Cardiovascular Effects of YM‐16151–4: A Novel Calcium Entry Blocking and Selective β1-Adrenoceptor Blocking Agent in Rats and Dogs

Summary: The cardiovascular effects of YM-16151–4 were evaluated in rats and dogs. In conscious rats, YM-16151–4 (3–30 mg/kg p.o.) produced a dose-dependent hypotensive effect without increasing heart rate (HR) and plasma renin activity (PRA). Nifedipine (3–10 mg/kg p.o.) produced a dose-dependent hypotensive effect but significantly increased HR and PRA. Atenolol (30 mg/kg p.o.) decreased PRA but did not decrease blood pressure and HR. The cardiovascular effects of the combination of nifedipine and atenolol were similar to those of YM-16151–4. It is interesting that the time course of the hypotensive effect of YM-16151–4 was similar to that of its β1-adrenoceptor blocking effect, although the time courses of these effects of the combination of nifedipine and atenolol were different.
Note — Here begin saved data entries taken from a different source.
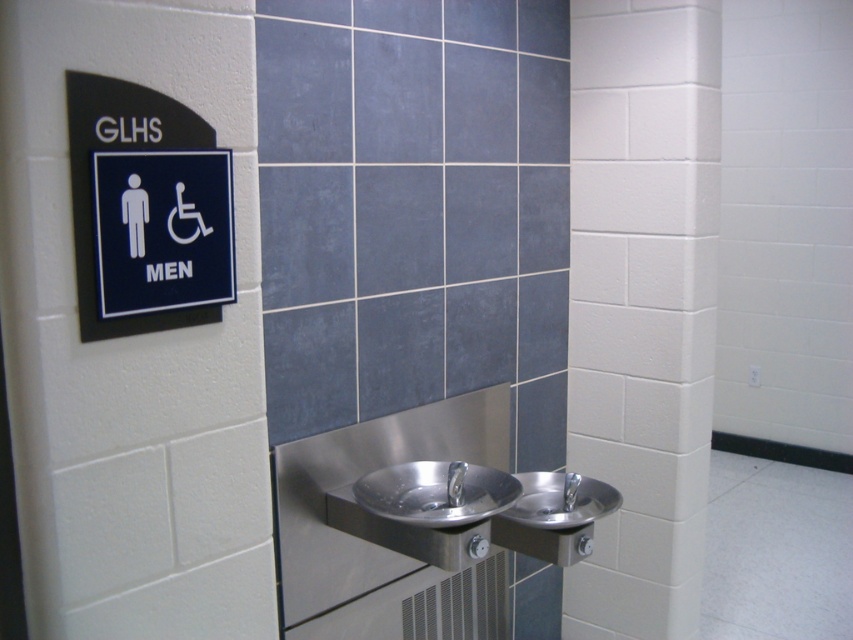
You are a maintenance worker needing to clean the stainless steel sink at center. You have a mop that can reach 4 feet. Is the camera within reach of your mop?

The stainless steel sink at center and camera are 4.42 feet apart from each other. Since the mop can only reach 4 feet, the camera is out of reach.

You are designing a layout for a restroom and need to ensure that the black plastic sign at upper left and the polished stainless steel sink at center are placed in a way that allows for easy access to both. Given their sizes, which object should be placed closer to the entrance to avoid blocking pathways?

The black plastic sign at upper left should be placed closer to the entrance since it occupies less space than the polished stainless steel sink at center, making it easier to position without obstructing pathways.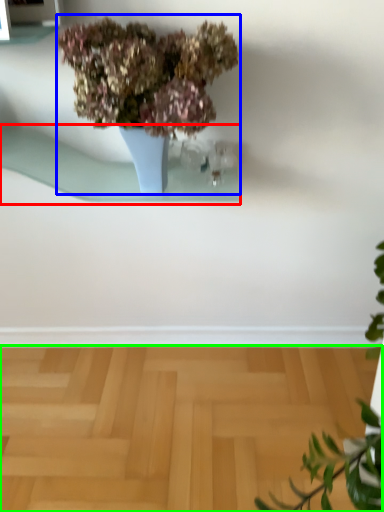
Question: Based on their relative distances, which object is farther from window sill (highlighted by a red box)? Choose from houseplant (highlighted by a blue box) and surface (highlighted by a green box).

Choices:
 (A) houseplant
 (B) surface

Answer: (B)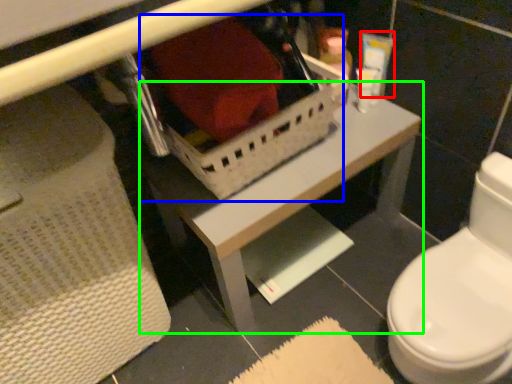
Question: Considering the real-world distances, which object is closest to toiletry (highlighted by a red box)? storage box (highlighted by a blue box) or table (highlighted by a green box).

Choices:
 (A) storage box
 (B) table

Answer: (A)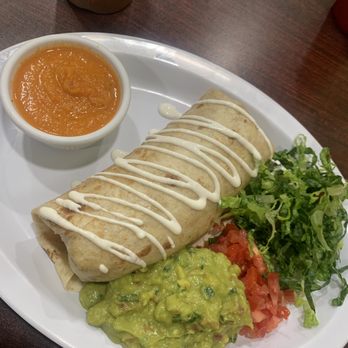
Identify the location of wooden tabletop. This screenshot has width=348, height=348. (318, 119).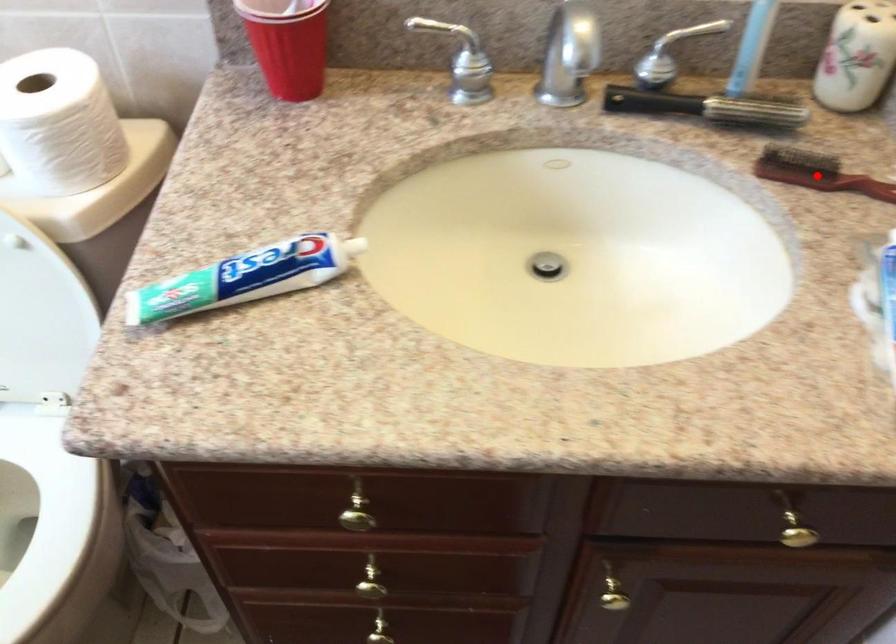
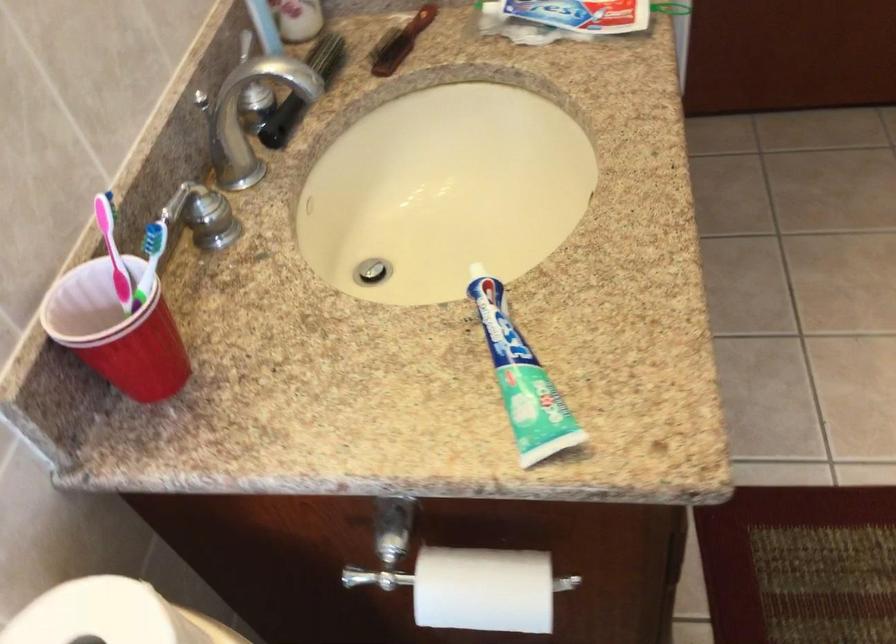
In the second image, find the point that corresponds to the highlighted location in the first image.

(400, 42)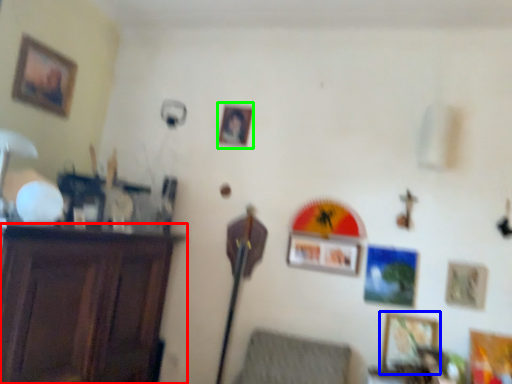
Question: Considering the real-world distances, which object is closest to furniture (highlighted by a red box)? picture frame (highlighted by a blue box) or picture frame (highlighted by a green box).

Choices:
 (A) picture frame
 (B) picture frame

Answer: (B)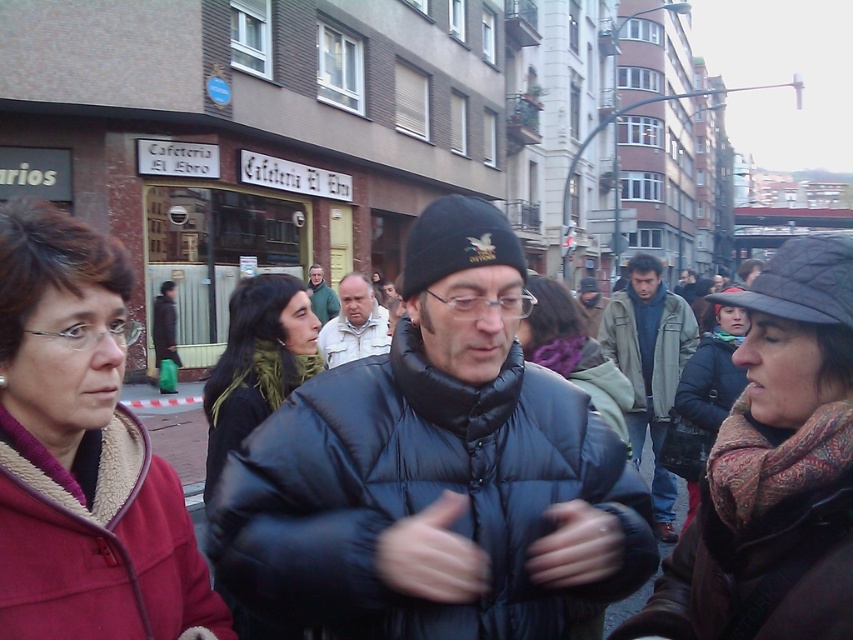
Question: Is purple scarf at center positioned behind matte black jacket at center?

Choices:
 (A) yes
 (B) no

Answer: (B)

Question: Which of the following is the farthest from the observer?

Choices:
 (A) (627, 330)
 (B) (735, 365)
 (C) (592, 400)

Answer: (A)

Question: Considering the real-world distances, which object is farthest from the white fabric jacket at center?

Choices:
 (A) green scarf at center
 (B) patterned scarf at center

Answer: (B)

Question: Is the position of black puffy jacket at center less distant than that of dark blue puffer jacket at center?

Choices:
 (A) no
 (B) yes

Answer: (B)

Question: Can you confirm if maroon fleece jacket at center is positioned below matte black jacket at center?

Choices:
 (A) no
 (B) yes

Answer: (B)

Question: Among these objects, which one is farthest from the camera?

Choices:
 (A) matte black jacket at center
 (B) greenish-gray jacket at center

Answer: (A)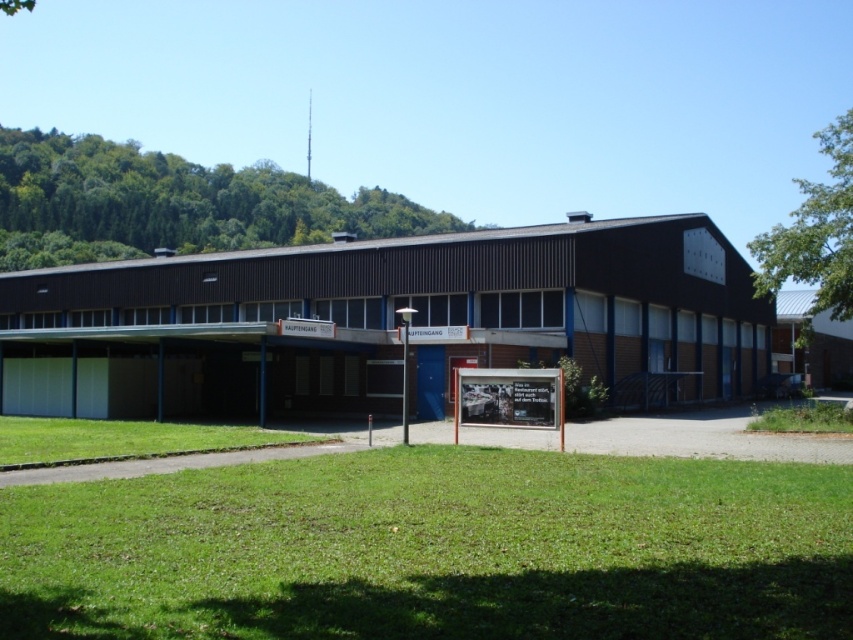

In conscious dogs, YM-16151–4 (0.3–10 mg/kg p.o.) also produced a long-lasting hypotensive effect with almost no effect on HR and PQ-interval. The time course of the β1-adrenoceptor blocking effect was similar to that of its hypotensive effect. Furthermore, during 10-day repeated oral administration, neither tolerance nor augmentation was observed in the hypotensive and β1-adrenoceptor-blocking effects. In conclusion, the present results indicate that YM-16151–4 is an effective and long-lasting hypotensive agent that does not increase HR and PRA. These effects of YM-16151–4 may be attributable to its calcium-entry-blocking and β1-adrenoceptor-blocking activities, and the ratio of two activities was constant after single and repeated oral administrations.